[Begin]
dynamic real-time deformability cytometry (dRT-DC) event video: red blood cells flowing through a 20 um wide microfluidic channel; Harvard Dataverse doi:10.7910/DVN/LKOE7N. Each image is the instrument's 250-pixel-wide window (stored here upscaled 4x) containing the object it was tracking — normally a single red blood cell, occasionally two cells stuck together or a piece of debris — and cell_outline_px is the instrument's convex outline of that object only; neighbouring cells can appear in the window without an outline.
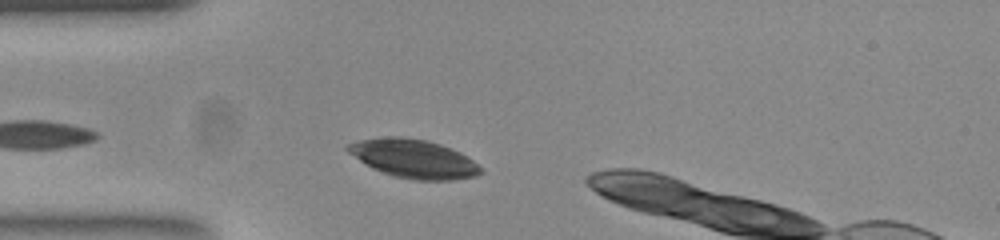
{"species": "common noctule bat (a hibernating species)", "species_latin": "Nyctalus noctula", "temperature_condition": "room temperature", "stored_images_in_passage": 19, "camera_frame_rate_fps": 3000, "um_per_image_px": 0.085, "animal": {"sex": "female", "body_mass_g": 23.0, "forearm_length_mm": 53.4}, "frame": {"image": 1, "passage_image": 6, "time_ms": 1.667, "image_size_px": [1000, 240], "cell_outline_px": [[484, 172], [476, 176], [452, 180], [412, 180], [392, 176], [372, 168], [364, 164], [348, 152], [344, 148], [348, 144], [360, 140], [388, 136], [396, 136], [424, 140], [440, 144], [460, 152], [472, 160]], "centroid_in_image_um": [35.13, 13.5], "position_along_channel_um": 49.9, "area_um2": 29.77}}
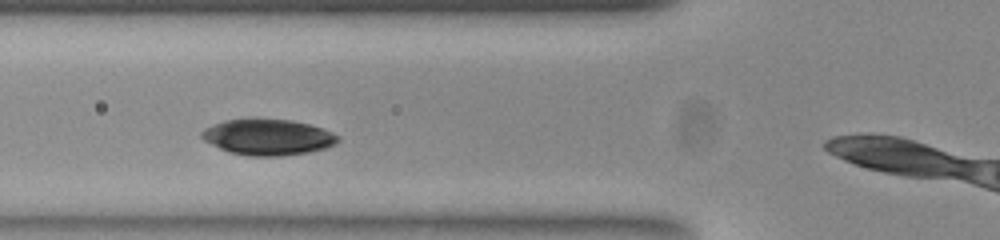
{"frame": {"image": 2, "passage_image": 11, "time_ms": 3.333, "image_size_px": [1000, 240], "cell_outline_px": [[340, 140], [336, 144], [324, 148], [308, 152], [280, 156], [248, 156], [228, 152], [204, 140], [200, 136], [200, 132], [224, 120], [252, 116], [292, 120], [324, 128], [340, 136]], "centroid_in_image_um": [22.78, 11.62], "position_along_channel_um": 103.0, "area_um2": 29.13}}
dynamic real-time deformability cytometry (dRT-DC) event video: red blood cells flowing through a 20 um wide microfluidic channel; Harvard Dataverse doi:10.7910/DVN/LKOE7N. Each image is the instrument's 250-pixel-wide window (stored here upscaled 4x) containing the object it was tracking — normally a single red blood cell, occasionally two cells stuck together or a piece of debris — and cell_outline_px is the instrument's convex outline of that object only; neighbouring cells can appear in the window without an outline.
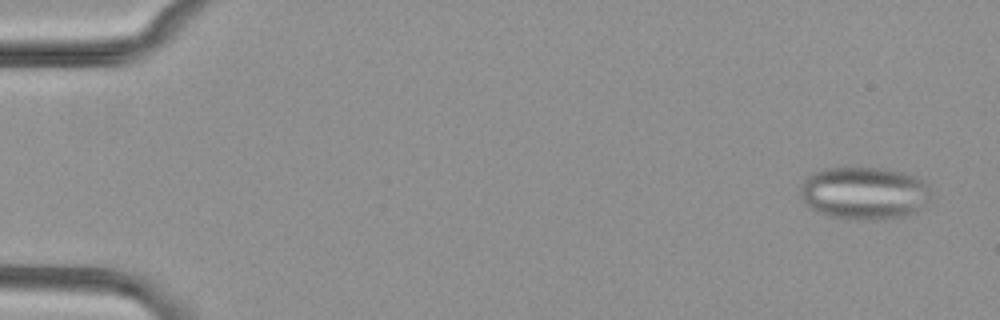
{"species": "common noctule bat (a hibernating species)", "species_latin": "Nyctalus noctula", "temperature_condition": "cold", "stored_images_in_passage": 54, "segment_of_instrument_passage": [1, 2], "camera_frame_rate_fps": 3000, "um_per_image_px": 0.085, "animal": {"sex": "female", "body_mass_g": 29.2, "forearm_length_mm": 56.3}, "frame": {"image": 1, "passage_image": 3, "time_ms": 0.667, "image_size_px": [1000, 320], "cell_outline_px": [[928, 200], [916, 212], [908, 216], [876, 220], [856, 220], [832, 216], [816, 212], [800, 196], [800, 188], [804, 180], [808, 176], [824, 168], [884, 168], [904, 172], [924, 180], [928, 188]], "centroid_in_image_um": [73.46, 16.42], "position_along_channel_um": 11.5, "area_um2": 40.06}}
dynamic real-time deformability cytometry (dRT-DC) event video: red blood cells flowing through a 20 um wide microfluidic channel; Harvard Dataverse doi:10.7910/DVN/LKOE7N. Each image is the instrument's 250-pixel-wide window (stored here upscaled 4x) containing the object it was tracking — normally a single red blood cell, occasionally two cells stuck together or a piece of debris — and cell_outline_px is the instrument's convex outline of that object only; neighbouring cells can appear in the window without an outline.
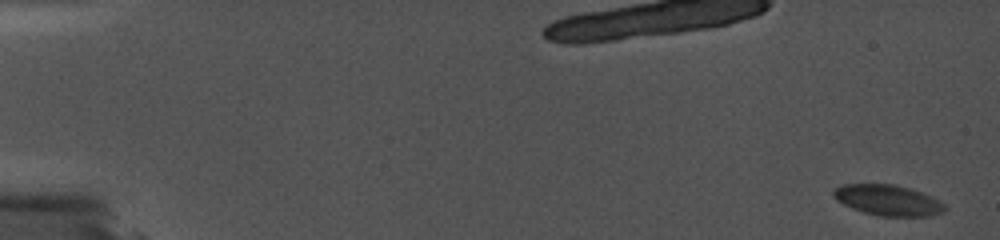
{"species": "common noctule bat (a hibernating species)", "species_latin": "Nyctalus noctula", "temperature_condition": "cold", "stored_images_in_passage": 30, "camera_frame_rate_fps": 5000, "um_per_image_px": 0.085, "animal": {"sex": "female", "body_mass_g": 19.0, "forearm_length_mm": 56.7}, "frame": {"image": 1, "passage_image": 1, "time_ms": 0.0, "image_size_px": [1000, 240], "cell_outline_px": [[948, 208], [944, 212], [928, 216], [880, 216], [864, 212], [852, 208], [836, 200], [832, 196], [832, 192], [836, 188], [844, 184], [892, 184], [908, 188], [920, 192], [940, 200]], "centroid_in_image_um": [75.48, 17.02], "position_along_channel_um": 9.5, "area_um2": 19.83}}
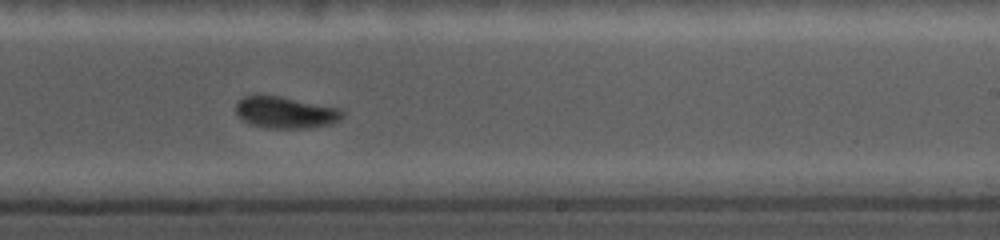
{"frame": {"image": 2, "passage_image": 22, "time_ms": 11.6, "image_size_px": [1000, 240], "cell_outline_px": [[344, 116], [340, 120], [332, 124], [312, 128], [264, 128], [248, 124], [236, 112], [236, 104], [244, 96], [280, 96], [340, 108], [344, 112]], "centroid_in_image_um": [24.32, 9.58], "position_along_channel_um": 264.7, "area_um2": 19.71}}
[End]
#### Objective:
All of the entries above should be copied exactly, except for the pictures.

#### Result of the exercise:
dynamic real-time deformability cytometry (dRT-DC) event video: red blood cells flowing through a 20 um wide microfluidic channel; Harvard Dataverse doi:10.7910/DVN/LKOE7N. Each image is the instrument's 250-pixel-wide window (stored here upscaled 4x) containing the object it was tracking — normally a single red blood cell, occasionally two cells stuck together or a piece of debris — and cell_outline_px is the instrument's convex outline of that object only; neighbouring cells can appear in the window without an outline.
{"species": "common noctule bat (a hibernating species)", "species_latin": "Nyctalus noctula", "temperature_condition": "room temperature", "stored_images_in_passage": 19, "camera_frame_rate_fps": 3000, "um_per_image_px": 0.085, "animal": {"sex": "female", "body_mass_g": 23.0, "forearm_length_mm": 53.4}, "frame": {"image": 1, "passage_image": 6, "time_ms": 1.667, "image_size_px": [1000, 240], "cell_outline_px": [[484, 172], [476, 176], [452, 180], [412, 180], [392, 176], [372, 168], [364, 164], [348, 152], [344, 148], [348, 144], [360, 140], [388, 136], [396, 136], [424, 140], [440, 144], [460, 152], [472, 160]], "centroid_in_image_um": [35.13, 13.5], "position_along_channel_um": 49.9, "area_um2": 29.77}}
{"frame": {"image": 2, "passage_image": 11, "time_ms": 3.333, "image_size_px": [1000, 240], "cell_outline_px": [[340, 140], [336, 144], [324, 148], [308, 152], [280, 156], [248, 156], [228, 152], [204, 140], [200, 136], [200, 132], [224, 120], [252, 116], [292, 120], [324, 128], [340, 136]], "centroid_in_image_um": [22.78, 11.62], "position_along_channel_um": 103.0, "area_um2": 29.13}}
dynamic real-time deformability cytometry (dRT-DC) event video: red blood cells flowing through a 20 um wide microfluidic channel; Harvard Dataverse doi:10.7910/DVN/LKOE7N. Each image is the instrument's 250-pixel-wide window (stored here upscaled 4x) containing the object it was tracking — normally a single red blood cell, occasionally two cells stuck together or a piece of debris — and cell_outline_px is the instrument's convex outline of that object only; neighbouring cells can appear in the window without an outline.
{"species": "common noctule bat (a hibernating species)", "species_latin": "Nyctalus noctula", "temperature_condition": "cold", "stored_images_in_passage": 54, "segment_of_instrument_passage": [1, 2], "camera_frame_rate_fps": 3000, "um_per_image_px": 0.085, "animal": {"sex": "female", "body_mass_g": 29.2, "forearm_length_mm": 56.3}, "frame": {"image": 1, "passage_image": 3, "time_ms": 0.667, "image_size_px": [1000, 320], "cell_outline_px": [[928, 200], [916, 212], [908, 216], [876, 220], [856, 220], [832, 216], [816, 212], [800, 196], [800, 188], [804, 180], [808, 176], [824, 168], [884, 168], [904, 172], [924, 180], [928, 188]], "centroid_in_image_um": [73.46, 16.42], "position_along_channel_um": 11.5, "area_um2": 40.06}}
dynamic real-time deformability cytometry (dRT-DC) event video: red blood cells flowing through a 20 um wide microfluidic channel; Harvard Dataverse doi:10.7910/DVN/LKOE7N. Each image is the instrument's 250-pixel-wide window (stored here upscaled 4x) containing the object it was tracking — normally a single red blood cell, occasionally two cells stuck together or a piece of debris — and cell_outline_px is the instrument's convex outline of that object only; neighbouring cells can appear in the window without an outline.
{"species": "common noctule bat (a hibernating species)", "species_latin": "Nyctalus noctula", "temperature_condition": "cold", "stored_images_in_passage": 30, "camera_frame_rate_fps": 5000, "um_per_image_px": 0.085, "animal": {"sex": "female", "body_mass_g": 19.0, "forearm_length_mm": 56.7}, "frame": {"image": 1, "passage_image": 1, "time_ms": 0.0, "image_size_px": [1000, 240], "cell_outline_px": [[948, 208], [944, 212], [928, 216], [880, 216], [864, 212], [852, 208], [836, 200], [832, 196], [832, 192], [836, 188], [844, 184], [892, 184], [908, 188], [920, 192], [940, 200]], "centroid_in_image_um": [75.48, 17.02], "position_along_channel_um": 9.5, "area_um2": 19.83}}
{"frame": {"image": 2, "passage_image": 22, "time_ms": 11.6, "image_size_px": [1000, 240], "cell_outline_px": [[344, 116], [340, 120], [332, 124], [312, 128], [264, 128], [248, 124], [236, 112], [236, 104], [244, 96], [280, 96], [340, 108], [344, 112]], "centroid_in_image_um": [24.32, 9.58], "position_along_channel_um": 264.7, "area_um2": 19.71}}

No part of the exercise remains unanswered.